## REQUIRED ACTION
Please return, unchanged, every line of the listing from its first line up to and including the line that contains "метрических программ.".

## Stored items
----------
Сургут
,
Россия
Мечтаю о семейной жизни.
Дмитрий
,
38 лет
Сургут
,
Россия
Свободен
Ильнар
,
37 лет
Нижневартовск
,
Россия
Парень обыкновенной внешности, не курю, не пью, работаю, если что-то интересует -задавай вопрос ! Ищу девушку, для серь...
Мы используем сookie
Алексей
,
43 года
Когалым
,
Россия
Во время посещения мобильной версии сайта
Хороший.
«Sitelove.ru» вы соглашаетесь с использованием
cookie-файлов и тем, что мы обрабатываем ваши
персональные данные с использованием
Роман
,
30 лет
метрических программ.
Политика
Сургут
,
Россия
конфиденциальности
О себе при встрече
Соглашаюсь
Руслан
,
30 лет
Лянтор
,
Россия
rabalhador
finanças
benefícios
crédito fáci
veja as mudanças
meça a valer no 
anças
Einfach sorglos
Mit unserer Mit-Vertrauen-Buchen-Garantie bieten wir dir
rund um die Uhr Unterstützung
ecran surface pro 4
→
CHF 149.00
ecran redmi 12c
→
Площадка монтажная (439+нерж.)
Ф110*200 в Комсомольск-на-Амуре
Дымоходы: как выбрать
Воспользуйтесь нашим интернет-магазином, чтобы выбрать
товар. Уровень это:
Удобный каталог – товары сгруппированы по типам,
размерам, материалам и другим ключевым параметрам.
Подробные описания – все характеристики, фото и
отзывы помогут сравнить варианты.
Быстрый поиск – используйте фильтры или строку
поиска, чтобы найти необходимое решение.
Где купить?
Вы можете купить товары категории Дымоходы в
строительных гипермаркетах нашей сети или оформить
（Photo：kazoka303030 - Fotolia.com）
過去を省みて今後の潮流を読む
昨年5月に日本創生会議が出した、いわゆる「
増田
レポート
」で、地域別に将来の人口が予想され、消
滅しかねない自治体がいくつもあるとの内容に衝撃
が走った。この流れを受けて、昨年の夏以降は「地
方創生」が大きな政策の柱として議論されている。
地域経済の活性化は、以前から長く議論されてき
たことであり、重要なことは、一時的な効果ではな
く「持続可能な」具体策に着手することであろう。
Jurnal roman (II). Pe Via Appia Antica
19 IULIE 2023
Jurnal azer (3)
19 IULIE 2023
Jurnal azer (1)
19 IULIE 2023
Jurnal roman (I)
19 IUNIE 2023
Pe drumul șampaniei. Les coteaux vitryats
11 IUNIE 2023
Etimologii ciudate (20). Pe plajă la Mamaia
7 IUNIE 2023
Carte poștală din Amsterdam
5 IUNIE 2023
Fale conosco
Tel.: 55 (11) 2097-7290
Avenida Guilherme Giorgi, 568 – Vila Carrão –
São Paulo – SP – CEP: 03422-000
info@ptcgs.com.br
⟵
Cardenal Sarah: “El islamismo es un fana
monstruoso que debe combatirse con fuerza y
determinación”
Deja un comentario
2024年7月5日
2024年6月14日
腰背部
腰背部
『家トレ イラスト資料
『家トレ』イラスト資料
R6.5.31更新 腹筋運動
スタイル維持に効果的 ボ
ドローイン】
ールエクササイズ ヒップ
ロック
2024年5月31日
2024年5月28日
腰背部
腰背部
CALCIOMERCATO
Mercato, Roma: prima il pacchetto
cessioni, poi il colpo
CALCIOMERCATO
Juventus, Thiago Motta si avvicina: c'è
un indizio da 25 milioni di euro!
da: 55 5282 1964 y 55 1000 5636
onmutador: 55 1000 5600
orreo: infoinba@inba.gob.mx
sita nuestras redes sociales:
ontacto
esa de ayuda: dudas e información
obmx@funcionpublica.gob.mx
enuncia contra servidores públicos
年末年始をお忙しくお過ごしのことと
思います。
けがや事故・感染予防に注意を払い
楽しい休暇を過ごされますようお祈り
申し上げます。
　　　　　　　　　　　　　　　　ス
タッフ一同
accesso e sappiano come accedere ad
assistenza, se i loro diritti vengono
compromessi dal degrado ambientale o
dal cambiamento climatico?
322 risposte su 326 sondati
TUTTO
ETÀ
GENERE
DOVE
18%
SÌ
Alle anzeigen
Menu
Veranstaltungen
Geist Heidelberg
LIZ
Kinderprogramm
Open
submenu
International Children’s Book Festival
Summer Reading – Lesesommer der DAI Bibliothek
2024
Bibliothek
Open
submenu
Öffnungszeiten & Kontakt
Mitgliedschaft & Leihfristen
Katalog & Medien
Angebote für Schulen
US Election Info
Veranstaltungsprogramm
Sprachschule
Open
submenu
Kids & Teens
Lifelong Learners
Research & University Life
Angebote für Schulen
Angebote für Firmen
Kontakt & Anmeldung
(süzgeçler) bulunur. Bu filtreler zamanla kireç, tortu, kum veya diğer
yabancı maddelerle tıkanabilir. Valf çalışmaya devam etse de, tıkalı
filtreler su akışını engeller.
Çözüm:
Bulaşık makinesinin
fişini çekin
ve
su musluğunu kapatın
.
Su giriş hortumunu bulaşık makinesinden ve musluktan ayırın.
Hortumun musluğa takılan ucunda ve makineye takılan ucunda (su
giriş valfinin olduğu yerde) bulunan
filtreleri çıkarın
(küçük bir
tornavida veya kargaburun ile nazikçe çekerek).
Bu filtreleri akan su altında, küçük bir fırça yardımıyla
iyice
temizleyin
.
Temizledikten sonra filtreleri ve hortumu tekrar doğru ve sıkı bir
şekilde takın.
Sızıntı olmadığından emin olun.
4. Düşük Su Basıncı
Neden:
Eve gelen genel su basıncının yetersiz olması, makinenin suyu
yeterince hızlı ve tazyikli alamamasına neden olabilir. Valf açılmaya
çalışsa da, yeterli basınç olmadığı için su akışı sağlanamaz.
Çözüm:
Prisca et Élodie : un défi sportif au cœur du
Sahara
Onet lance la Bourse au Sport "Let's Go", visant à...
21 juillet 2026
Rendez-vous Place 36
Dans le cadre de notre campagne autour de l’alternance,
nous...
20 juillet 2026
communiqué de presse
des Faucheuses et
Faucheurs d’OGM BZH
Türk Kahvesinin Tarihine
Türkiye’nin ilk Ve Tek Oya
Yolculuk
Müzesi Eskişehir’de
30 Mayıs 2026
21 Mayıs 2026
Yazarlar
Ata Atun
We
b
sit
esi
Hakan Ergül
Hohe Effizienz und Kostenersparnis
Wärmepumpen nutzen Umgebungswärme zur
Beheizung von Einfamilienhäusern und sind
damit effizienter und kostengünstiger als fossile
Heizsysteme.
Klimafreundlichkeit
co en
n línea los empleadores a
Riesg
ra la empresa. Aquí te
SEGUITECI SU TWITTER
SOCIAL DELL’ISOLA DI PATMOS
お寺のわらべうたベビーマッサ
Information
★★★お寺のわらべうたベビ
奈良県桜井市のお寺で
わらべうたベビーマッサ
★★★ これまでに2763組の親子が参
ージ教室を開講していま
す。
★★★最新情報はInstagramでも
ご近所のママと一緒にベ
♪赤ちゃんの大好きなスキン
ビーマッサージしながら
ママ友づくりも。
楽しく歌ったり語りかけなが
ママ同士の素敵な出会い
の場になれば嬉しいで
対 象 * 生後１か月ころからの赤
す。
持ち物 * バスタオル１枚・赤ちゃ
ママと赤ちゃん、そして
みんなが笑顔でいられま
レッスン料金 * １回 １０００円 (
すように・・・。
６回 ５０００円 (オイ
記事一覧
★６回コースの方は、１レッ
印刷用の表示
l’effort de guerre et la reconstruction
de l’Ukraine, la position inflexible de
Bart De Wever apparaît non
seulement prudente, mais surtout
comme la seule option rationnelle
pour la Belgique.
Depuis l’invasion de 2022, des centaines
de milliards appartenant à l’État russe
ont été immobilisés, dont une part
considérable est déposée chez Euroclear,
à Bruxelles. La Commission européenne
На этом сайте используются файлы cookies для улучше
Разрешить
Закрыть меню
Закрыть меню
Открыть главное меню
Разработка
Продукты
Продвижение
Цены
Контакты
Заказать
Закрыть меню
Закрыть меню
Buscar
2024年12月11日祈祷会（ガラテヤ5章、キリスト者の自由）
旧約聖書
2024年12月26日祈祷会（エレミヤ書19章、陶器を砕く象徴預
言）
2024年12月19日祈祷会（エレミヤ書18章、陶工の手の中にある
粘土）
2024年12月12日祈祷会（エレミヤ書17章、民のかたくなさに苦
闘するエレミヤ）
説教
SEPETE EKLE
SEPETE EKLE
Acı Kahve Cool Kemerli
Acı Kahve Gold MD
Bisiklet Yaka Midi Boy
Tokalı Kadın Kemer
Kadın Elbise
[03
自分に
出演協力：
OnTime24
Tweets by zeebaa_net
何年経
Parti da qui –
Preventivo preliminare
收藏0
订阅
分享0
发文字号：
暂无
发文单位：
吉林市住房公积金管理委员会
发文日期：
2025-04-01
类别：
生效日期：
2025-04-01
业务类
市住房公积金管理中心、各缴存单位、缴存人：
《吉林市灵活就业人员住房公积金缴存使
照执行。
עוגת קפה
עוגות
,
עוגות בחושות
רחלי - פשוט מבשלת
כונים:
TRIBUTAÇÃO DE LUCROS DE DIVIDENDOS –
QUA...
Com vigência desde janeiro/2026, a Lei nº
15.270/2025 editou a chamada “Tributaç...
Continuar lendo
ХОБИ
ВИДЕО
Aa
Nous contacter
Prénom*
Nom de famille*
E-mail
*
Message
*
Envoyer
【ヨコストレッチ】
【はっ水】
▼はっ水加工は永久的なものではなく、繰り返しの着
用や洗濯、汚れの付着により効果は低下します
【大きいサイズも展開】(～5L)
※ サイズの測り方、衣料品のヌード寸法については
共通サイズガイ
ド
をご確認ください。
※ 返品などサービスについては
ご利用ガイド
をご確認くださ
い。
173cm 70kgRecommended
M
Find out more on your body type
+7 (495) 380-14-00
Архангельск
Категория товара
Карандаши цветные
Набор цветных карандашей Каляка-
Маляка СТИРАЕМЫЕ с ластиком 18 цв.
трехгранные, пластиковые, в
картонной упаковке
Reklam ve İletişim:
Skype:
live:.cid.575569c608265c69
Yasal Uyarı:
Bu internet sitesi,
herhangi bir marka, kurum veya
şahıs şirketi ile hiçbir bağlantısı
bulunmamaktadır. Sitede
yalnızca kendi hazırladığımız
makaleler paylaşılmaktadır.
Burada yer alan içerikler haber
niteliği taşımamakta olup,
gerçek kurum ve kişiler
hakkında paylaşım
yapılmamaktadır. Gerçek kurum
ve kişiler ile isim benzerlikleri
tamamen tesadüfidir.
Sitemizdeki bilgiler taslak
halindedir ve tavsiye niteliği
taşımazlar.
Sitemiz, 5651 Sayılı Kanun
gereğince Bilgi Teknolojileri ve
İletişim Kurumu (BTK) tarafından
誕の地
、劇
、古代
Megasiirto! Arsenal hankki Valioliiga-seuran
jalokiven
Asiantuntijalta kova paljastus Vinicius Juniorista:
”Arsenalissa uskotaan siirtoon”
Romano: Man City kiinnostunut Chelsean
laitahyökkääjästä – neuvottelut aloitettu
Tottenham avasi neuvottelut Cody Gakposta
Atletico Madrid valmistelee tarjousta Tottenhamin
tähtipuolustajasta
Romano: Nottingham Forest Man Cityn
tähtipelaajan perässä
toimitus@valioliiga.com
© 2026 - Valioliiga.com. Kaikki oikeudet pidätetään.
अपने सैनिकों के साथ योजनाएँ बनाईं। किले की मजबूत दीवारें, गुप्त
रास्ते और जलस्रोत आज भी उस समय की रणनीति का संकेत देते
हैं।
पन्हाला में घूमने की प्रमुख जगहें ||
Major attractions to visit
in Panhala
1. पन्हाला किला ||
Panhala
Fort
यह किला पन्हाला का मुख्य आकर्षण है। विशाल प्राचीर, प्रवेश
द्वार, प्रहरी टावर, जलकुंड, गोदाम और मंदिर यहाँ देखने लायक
----------
## EXERCISE RESPONSE
Сургут
,
Россия
Мечтаю о семейной жизни.
Дмитрий
,
38 лет
Сургут
,
Россия
Свободен
Ильнар
,
37 лет
Нижневартовск
,
Россия
Парень обыкновенной внешности, не курю, не пью, работаю, если что-то интересует -задавай вопрос ! Ищу девушку, для серь...
Мы используем сookie
Алексей
,
43 года
Когалым
,
Россия
Во время посещения мобильной версии сайта
Хороший.
«Sitelove.ru» вы соглашаетесь с использованием
cookie-файлов и тем, что мы обрабатываем ваши
персональные данные с использованием
Роман
,
30 лет
метрических программ.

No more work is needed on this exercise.